[Start of section]
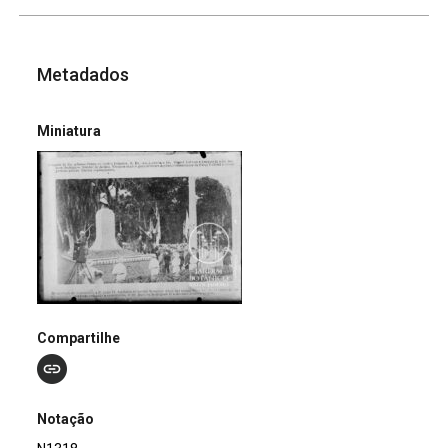
Metadados
Miniatura
Compartilhe
Notação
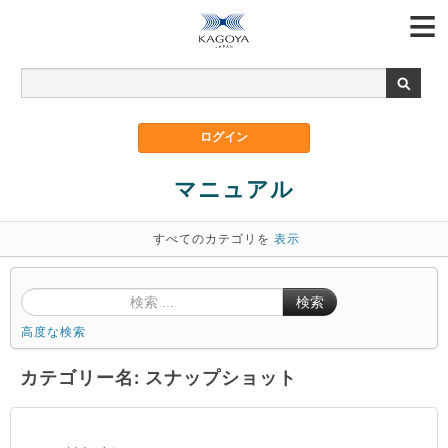
マニュアル
すべてのカテゴリを
表示
検索
高度な検索
カテゴリー名: スナップショット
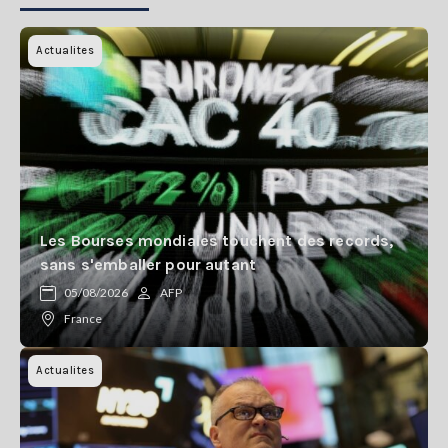
Actualites
Les Bourses mondiales touchent des records,
sans s'emballer pour autant
05/08/2026
AFP
France
Actualites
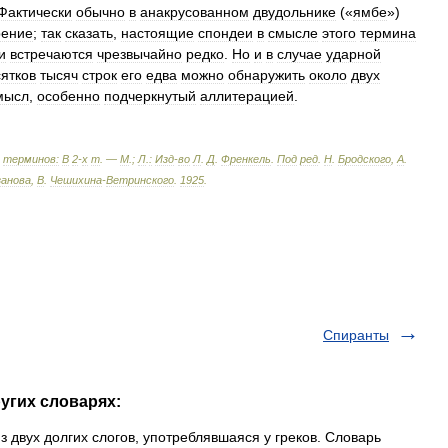
Фактически
обычно
в
анакрусованном
двудольнике
(«
ямбе
»)
рение
;
так
сказать
,
настоящие
спондеи
в
смысле
этого
термина
и
встречаются
чрезвычайно
редко
.
Но
и
в
случае
ударной
ятков
тысяч
строк
его
едва
можно
обнаружить
около
двух
мысл
,
особенно
подчеркнутый
аллитерацией
.
терминов:
В
2
-
х
т
. —
М
.;
Л
.
:
Изд
-
во
Л
.
Д
.
Френкель
.
Под
ред
.
Н
.
Бродского
,
А
.
занова
,
В
.
Чешихина
-
Ветринского
.
1925
.
Спиранты
угих словарях:
з двух долгих слогов, употреблявшаяся у греков. Словарь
[End of section]
**What to do**
Could you return every line from the entries above in which the string "двух" occurs?

**Solution for this exercise**
двух
з двух долгих слогов, употреблявшаяся у греков. Словарь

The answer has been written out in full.